It’s not really more fun being Jing Monis’ child | Lifestyle.INQ

OCTOBER 27, 2022


Jing Monis, the A-Listers’ style icon of hair and makeup, was an 18-year-old marketing major doing events promotion on the side when he sired a boy.


The birth of a baby girl two years later forced Monis to accept grueling hair and makeup gigs set by a strict agent that took him on a dizzying swing from Hong Kong to Australia.


Monis used the weekends to escape to Manila, hurriedly buying a ticket on Friday night to fulfill his weekend daddy duties, then flying back to HK for commercial, catalogue and runway assignments.


Monis eventually formed his team at the Propaganda salon. All was working well until that day he remembers, when his son Antonio Miguel, now 24, was 8.


He suddenly threw up his arms in front of his Propaganda crew and announced it would be the last time he’d leave his children behind for work.

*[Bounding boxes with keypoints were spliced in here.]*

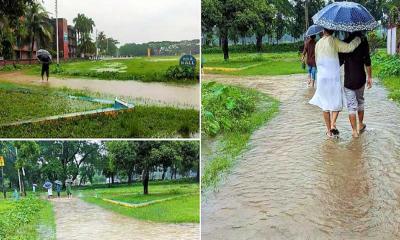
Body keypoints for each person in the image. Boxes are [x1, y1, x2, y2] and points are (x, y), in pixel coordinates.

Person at [309, 28, 361, 138]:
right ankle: (333, 124)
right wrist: (357, 39)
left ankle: (329, 131)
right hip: (333, 76)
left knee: (325, 105)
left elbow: (317, 60)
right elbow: (349, 48)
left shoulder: (318, 44)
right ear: (333, 30)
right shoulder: (334, 41)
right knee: (336, 101)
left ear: (323, 31)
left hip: (322, 77)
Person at [339, 31, 372, 138]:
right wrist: (369, 77)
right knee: (360, 101)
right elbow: (367, 60)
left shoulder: (344, 42)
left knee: (351, 106)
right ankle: (360, 124)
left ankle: (354, 131)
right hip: (360, 78)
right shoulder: (363, 41)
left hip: (348, 80)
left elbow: (339, 62)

“I was tired of living out of a suitcase. I didn’t hire a driver. I would wake up early and drive my kids to school,” he said.


By then, he and the kids’ mother were living apart. Monis’ son lived with his parents while daughter Evan Marie, now 22, stayed with her mother.

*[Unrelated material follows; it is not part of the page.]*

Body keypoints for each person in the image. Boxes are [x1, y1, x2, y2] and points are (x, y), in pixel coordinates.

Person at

Monis, however, was very strict about Sundays. He, the children and his parents had to be together for meals.


Sense of ‘diskarte’


To this day, Monis hardly accepts jobs on Sundays. Once the clock strikes noon, everyone must be at the dining table.


Monis wants his children to develop the sense of diskarte he learned the hard way.

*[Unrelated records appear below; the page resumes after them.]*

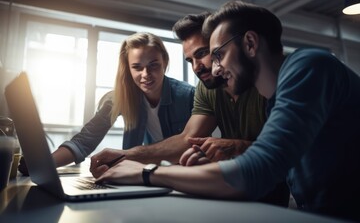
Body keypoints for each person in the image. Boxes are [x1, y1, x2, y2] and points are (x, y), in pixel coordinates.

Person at [94, 1, 360, 221]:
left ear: (251, 44)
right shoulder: (274, 97)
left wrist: (146, 174)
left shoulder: (308, 66)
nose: (214, 68)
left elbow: (256, 170)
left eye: (217, 54)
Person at [91, 12, 289, 207]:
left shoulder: (282, 77)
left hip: (274, 195)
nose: (197, 67)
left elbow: (281, 152)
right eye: (190, 60)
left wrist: (237, 146)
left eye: (204, 53)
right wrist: (125, 157)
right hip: (238, 193)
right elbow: (187, 139)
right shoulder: (207, 87)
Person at [47, 32, 195, 167]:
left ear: (165, 62)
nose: (146, 74)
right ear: (128, 69)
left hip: (183, 171)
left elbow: (193, 145)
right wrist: (46, 165)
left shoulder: (187, 95)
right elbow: (85, 140)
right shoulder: (121, 98)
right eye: (137, 67)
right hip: (148, 172)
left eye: (153, 65)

“We didn’t have much. If I wanted money for gimmicks, my mother made me wash hair and sweep the floors of the salon she worked in,” he said.


Monis described his parenting style as a combo of the strict Catholic upbringing he got from paternal grandmother Pilar and the rigorous work ethic he learned in Hong Kong. This meant it’s not really more fun being Monis’ child.


Son Miguel had to sweep floors and earn minimum wage whenever he asked for beer money. And he had to sleep on a couch at the lobby of the condominium where he lives with dad if he violated his self-imposed curfew.


“I want them to experience how hard life is, not to struggle with poverty but to learn that money does not come easy. Pinababayaan kong mag-bus,” he said with a laugh.


The beneficiary of his largesse, however, is daughter Evan’s son, Iñigo Ezequiel. Monis said it is through his grandson that he makes up for all the time lost abroad.